#### Material for this exercise ####
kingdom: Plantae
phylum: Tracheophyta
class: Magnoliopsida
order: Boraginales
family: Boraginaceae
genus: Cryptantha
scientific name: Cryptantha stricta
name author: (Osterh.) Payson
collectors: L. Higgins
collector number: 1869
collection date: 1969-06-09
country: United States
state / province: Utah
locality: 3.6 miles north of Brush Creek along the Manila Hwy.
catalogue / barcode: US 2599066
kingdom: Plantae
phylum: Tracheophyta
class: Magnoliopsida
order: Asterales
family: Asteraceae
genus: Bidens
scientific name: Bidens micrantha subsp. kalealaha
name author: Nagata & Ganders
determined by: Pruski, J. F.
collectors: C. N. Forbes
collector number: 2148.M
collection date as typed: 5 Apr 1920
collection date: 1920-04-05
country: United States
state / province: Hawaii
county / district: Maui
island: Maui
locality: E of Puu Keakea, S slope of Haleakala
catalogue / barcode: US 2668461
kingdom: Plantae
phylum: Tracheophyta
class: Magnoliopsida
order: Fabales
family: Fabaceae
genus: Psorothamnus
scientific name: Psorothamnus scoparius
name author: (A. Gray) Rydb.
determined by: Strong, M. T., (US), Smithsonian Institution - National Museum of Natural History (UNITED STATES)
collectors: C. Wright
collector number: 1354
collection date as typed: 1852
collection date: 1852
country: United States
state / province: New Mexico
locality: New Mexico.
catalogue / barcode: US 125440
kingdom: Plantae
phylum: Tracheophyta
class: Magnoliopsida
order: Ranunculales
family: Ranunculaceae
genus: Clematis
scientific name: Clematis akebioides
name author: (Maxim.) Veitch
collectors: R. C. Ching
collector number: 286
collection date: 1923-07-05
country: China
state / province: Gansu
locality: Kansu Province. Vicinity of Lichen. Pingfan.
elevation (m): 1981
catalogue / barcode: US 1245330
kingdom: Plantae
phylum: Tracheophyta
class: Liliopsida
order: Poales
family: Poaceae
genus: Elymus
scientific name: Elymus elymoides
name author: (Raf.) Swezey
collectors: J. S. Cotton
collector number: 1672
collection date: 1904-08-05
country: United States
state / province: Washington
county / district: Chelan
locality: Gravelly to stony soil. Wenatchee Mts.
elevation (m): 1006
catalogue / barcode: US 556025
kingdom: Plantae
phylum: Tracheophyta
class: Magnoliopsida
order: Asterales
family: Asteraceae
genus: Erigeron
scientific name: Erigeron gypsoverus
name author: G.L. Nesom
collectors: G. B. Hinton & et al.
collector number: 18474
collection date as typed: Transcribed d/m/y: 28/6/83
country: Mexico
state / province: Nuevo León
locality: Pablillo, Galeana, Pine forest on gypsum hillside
####
Short problem: Render the data above as a Markdown table with two columns, Row and Line, numbering each non-blank line in order and leaving out any blank lines.

Response:
| Row | Line |
|---|---|
| 1 | kingdom: Plantae |
| 2 | phylum: Tracheophyta |
| 3 | class: Magnoliopsida |
| 4 | order: Boraginales |
| 5 | family: Boraginaceae |
| 6 | genus: Cryptantha |
| 7 | scientific name: Cryptantha stricta |
| 8 | name author: (Osterh.) Payson |
| 9 | collectors: L. Higgins |
| 10 | collector number: 1869 |
| 11 | collection date: 1969-06-09 |
| 12 | country: United States |
| 13 | state / province: Utah |
| 14 | locality: 3.6 miles north of Brush Creek along the Manila Hwy. |
| 15 | catalogue / barcode: US 2599066 |
| 16 | kingdom: Plantae |
| 17 | phylum: Tracheophyta |
| 18 | class: Magnoliopsida |
| 19 | order: Asterales |
| 20 | family: Asteraceae |
| 21 | genus: Bidens |
| 22 | scientific name: Bidens micrantha subsp. kalealaha |
| 23 | name author: Nagata & Ganders |
| 24 | determined by: Pruski, J. F. |
| 25 | collectors: C. N. Forbes |
| 26 | collector number: 2148.M |
| 27 | collection date as typed: 5 Apr 1920 |
| 28 | collection date: 1920-04-05 |
| 29 | country: United States |
| 30 | state / province: Hawaii |
| 31 | county / district: Maui |
| 32 | island: Maui |
| 33 | locality: E of Puu Keakea, S slope of Haleakala |
| 34 | catalogue / barcode: US 2668461 |
| 35 | kingdom: Plantae |
| 36 | phylum: Tracheophyta |
| 37 | class: Magnoliopsida |
| 38 | order: Fabales |
| 39 | family: Fabaceae |
| 40 | genus: Psorothamnus |
| 41 | scientific name: Psorothamnus scoparius |
| 42 | name author: (A. Gray) Rydb. |
| 43 | determined by: Strong, M. T., (US), Smithsonian Institution - National Museum of Natural History (UNITED STATES) |
| 44 | collectors: C. Wright |
| 45 | collector number: 1354 |
| 46 | collection date as typed: 1852 |
| 47 | collection date: 1852 |
| 48 | country: United States |
| 49 | state / province: New Mexico |
| 50 | locality: New Mexico. |
| 51 | catalogue / barcode: US 125440 |
| 52 | kingdom: Plantae |
| 53 | phylum: Tracheophyta |
| 54 | class: Magnoliopsida |
| 55 | order: Ranunculales |
| 56 | family: Ranunculaceae |
| 57 | genus: Clematis |
| 58 | scientific name: Clematis akebioides |
| 59 | name author: (Maxim.) Veitch |
| 60 | collectors: R. C. Ching |
| 61 | collector number: 286 |
| 62 | collection date: 1923-07-05 |
| 63 | country: China |
| 64 | state / province: Gansu |
| 65 | locality: Kansu Province. Vicinity of Lichen. Pingfan. |
| 66 | elevation (m): 1981 |
| 67 | catalogue / barcode: US 1245330 |
| 68 | kingdom: Plantae |
| 69 | phylum: Tracheophyta |
| 70 | class: Liliopsida |
| 71 | order: Poales |
| 72 | family: Poaceae |
| 73 | genus: Elymus |
| 74 | scientific name: Elymus elymoides |
| 75 | name author: (Raf.) Swezey |
| 76 | collectors: J. S. Cotton |
| 77 | collector number: 1672 |
| 78 | collection date: 1904-08-05 |
| 79 | country: United States |
| 80 | state / province: Washington |
| 81 | county / district: Chelan |
| 82 | locality: Gravelly to stony soil. Wenatchee Mts. |
| 83 | elevation (m): 1006 |
| 84 | catalogue / barcode: US 556025 |
| 85 | kingdom: Plantae |
| 86 | phylum: Tracheophyta |
| 87 | class: Magnoliopsida |
| 88 | order: Asterales |
| 89 | family: Asteraceae |
| 90 | genus: Erigeron |
| 91 | scientific name: Erigeron gypsoverus |
| 92 | name author: G.L. Nesom |
| 93 | collectors: G. B. Hinton & et al. |
| 94 | collector number: 18474 |
| 95 | collection date as typed: Transcribed d/m/y: 28/6/83 |
| 96 | country: Mexico |
| 97 | state / province: Nuevo León |
| 98 | locality: Pablillo, Galeana, Pine forest on gypsum hillside |